◆ **Text shown**:
----------
Vroom Stock Forecast: Vroom, Inc. is an online platform used for buying and selling second-hand cars in the United States.
The company is committed to making the sales experience convenient and easy, with lower prices, better warranties, and no need to haggle over the fine print. They’ll even ship the car to you at no extra cost.
Is Vroom Stock A Buy?
Vroom didn’t have a great fourth quarter in 2020, with the firm missing its earnings-per-share expectations, and only narrowly beating analyst’s revenue forecasts. However, the company turned things round this time, and its first quarter results for fiscal 2021 were much improved.
Revenue increased 57% year-on year from $74.2 million to $591 million, and its Non-GAAP EPS of -$0.57 beat by $0.05. Its e-commerce platform saw 15,504 units sold – a 96% increase year-on-year – making a gross profit increase of 123% at $31.8 million.
Other highlights for the quarter included Vroom’s acquisition of the AI-powered vehicle information business CarStory, and an increase in total wholesale units sold.
The Business Model
Vroom isn’t actually a peer-to-peer marketplace; the company itself buys and sells on automobiles, refurbishing and reconditioned them in the process.
Looked at this way, Vroom’s business is really one of arbitrage, with its profit ultimately lying in the space between the purchase prices it pays for the cars it sources, and the retail price – minus expenses – it makes in return.
True, this might not seem much different from any other enterprise, but for Vroom this means that its unit economics are essentially the be-all and end-all of its business.
Interestingly, the gross profit Vroom made on each vehicle sale in 2020 actually went down because of poor selling margins, although its total gross profits in the vehicle e-commerce segment grew 42.6% because of increased numbers of cars sold. However, better-than-expected growth in financing and warranty profits meant that its profits in the total e-commerce sector went up by 89.4%.
----------
(Page images and extracted text)
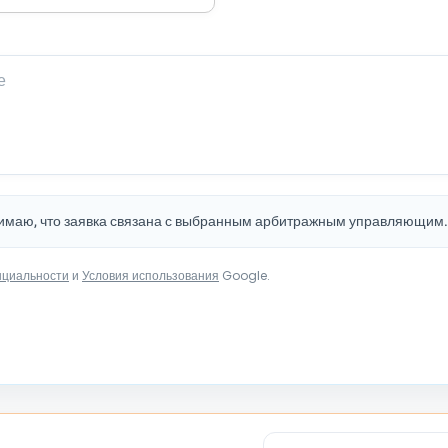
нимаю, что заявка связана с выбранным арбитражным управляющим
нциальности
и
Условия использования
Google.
----------
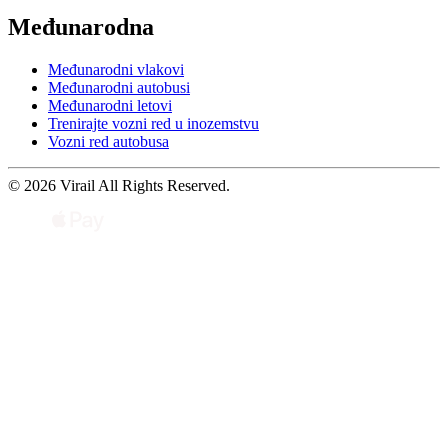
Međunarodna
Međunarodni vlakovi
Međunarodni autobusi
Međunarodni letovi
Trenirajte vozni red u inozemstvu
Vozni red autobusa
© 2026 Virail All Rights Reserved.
----------
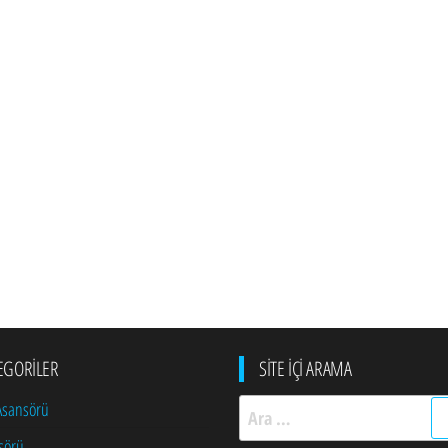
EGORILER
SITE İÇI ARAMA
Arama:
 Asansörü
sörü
----------
◆ **Problems to solve**:
**a)** Rewrite the paragraph of the Vroom stock text that begins "Interestingly, the gross profit" as a short bulleted list that keeps its main facts.
**b)** In the Vroom stock text, substitute "pre-owned" for "second-hand" in the passage that begins at the words "Vroom Stock Forecast: Vroom, Inc." and stops after "were much improved.".
**c)** List every percentage figure that appears in the Vroom stock text.

◆ **Results for each task**:
**a)**
- In 2020, Vroom's gross profit on each vehicle sale fell because of poor selling margins.
- Total gross profit in the vehicle e-commerce segment still grew 42.6% because more cars were sold.
- Financing and warranty profits grew more than expected.
- As a result, profits in the total e-commerce sector rose 89.4%.

**b)**
Vroom Stock Forecast: Vroom, Inc. is an online platform used for buying and selling pre-owned cars in the United States.
The company is committed to making the sales experience convenient and easy, with lower prices, better warranties, and no need to haggle over the fine print. They’ll even ship the car to you at no extra cost.
Is Vroom Stock A Buy?
Vroom didn’t have a great fourth quarter in 2020, with the firm missing its earnings-per-share expectations, and only narrowly beating analyst’s revenue forecasts. However, the company turned things round this time, and its first quarter results for fiscal 2021 were much improved.

**c)**
- 57%
- 96%
- 123%
- 42.6%
- 89.4%